┌─ Extracted material

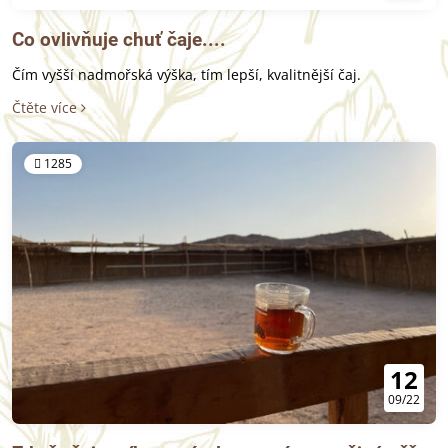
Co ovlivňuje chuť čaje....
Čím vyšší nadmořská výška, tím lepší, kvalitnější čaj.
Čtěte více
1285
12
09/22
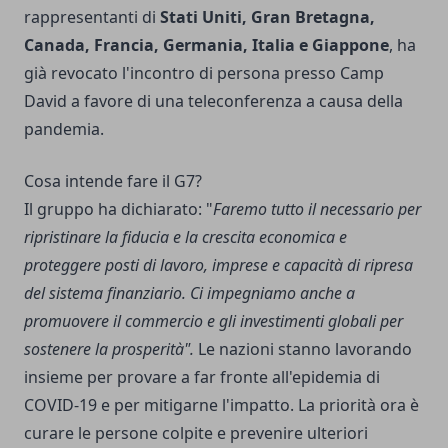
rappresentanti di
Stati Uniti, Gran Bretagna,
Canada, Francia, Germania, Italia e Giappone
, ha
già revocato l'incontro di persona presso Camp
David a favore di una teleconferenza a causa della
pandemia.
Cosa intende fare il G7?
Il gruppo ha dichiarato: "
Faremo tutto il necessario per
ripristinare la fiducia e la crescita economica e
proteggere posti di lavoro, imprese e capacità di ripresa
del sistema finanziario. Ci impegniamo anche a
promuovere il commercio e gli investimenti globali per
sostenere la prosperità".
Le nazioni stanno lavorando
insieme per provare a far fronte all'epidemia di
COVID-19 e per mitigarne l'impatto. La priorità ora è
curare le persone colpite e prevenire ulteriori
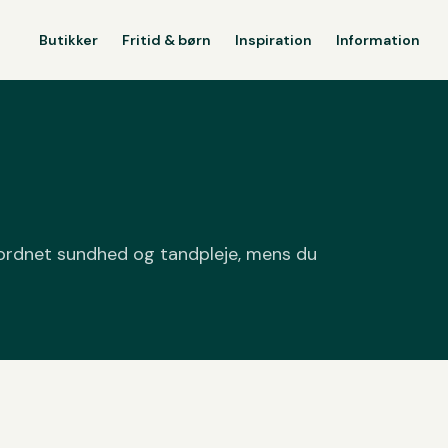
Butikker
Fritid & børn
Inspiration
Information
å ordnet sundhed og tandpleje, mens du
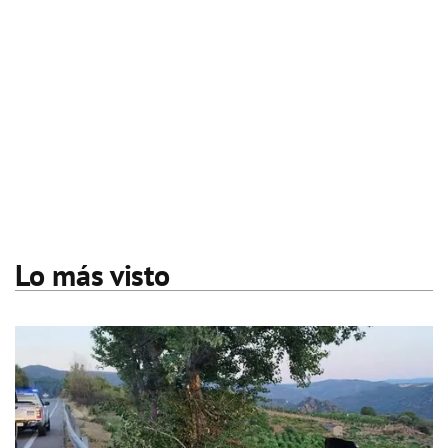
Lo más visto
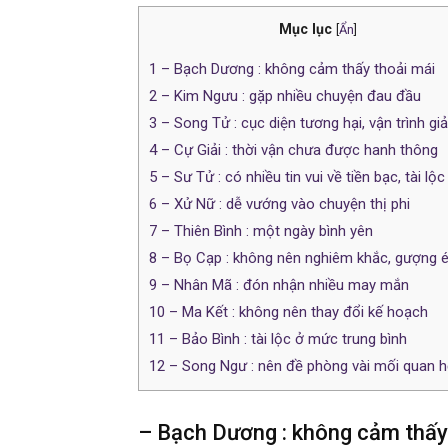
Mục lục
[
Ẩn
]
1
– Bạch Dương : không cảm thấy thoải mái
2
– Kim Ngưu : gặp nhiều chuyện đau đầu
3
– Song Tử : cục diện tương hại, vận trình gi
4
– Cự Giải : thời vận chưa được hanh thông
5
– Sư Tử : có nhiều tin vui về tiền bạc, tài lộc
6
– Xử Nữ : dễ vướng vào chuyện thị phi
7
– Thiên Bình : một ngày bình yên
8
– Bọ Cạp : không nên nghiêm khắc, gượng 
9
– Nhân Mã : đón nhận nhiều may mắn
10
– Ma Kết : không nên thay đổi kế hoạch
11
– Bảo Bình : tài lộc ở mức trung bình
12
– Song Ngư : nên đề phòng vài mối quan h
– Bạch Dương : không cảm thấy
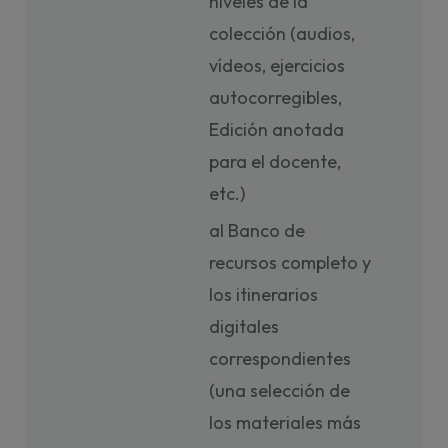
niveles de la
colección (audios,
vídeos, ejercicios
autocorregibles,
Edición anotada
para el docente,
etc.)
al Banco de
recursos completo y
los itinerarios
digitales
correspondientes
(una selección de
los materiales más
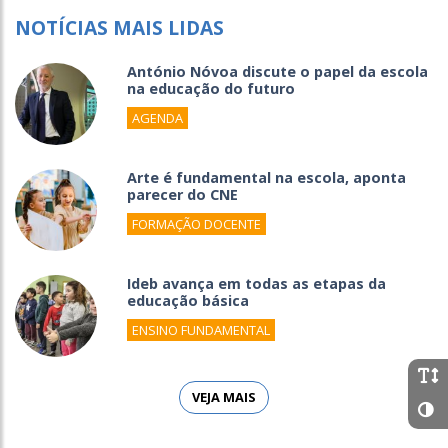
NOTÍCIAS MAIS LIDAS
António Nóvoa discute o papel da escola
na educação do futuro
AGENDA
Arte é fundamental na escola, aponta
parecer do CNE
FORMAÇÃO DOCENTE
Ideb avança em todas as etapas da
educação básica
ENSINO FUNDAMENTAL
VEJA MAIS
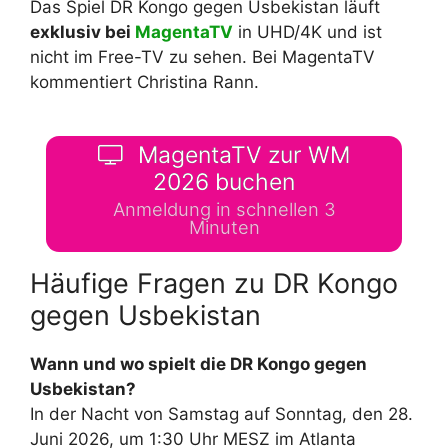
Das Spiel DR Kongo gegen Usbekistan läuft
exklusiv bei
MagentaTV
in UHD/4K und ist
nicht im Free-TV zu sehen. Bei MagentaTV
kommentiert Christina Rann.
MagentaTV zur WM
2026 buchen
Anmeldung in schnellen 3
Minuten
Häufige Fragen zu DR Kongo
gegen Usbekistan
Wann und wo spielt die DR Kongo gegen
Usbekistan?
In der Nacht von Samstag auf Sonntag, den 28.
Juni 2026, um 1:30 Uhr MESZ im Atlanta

└─

--- What is needed ---
Reproduce the lines from the start of the records through the line containing "los materiales más", with both ends included. Omit the pictures.

--- Solved exercise ---
Co ovlivňuje chuť čaje....
Čím vyšší nadmořská výška, tím lepší, kvalitnější čaj.
Čtěte více
1285
12
09/22
rappresentanti di
Stati Uniti, Gran Bretagna,
Canada, Francia, Germania, Italia e Giappone
, ha
già revocato l'incontro di persona presso Camp
David a favore di una teleconferenza a causa della
pandemia.
Cosa intende fare il G7?
Il gruppo ha dichiarato: "
Faremo tutto il necessario per
ripristinare la fiducia e la crescita economica e
proteggere posti di lavoro, imprese e capacità di ripresa
del sistema finanziario. Ci impegniamo anche a
promuovere il commercio e gli investimenti globali per
sostenere la prosperità".
Le nazioni stanno lavorando
insieme per provare a far fronte all'epidemia di
COVID-19 e per mitigarne l'impatto. La priorità ora è
curare le persone colpite e prevenire ulteriori
Butikker
Fritid & børn
Inspiration
Information
å ordnet sundhed og tandpleje, mens du
Lo más visto
Mục lục
[
Ẩn
]
1
– Bạch Dương : không cảm thấy thoải mái
2
– Kim Ngưu : gặp nhiều chuyện đau đầu
3
– Song Tử : cục diện tương hại, vận trình gi
4
– Cự Giải : thời vận chưa được hanh thông
5
– Sư Tử : có nhiều tin vui về tiền bạc, tài lộc
6
– Xử Nữ : dễ vướng vào chuyện thị phi
7
– Thiên Bình : một ngày bình yên
8
– Bọ Cạp : không nên nghiêm khắc, gượng 
9
– Nhân Mã : đón nhận nhiều may mắn
10
– Ma Kết : không nên thay đổi kế hoạch
11
– Bảo Bình : tài lộc ở mức trung bình
12
– Song Ngư : nên đề phòng vài mối quan h
– Bạch Dương : không cảm thấy
niveles de la
colección (audios,
vídeos, ejercicios
autocorregibles,
Edición anotada
para el docente,
etc.)
al Banco de
recursos completo y
los itinerarios
digitales
correspondientes
(una selección de
los materiales más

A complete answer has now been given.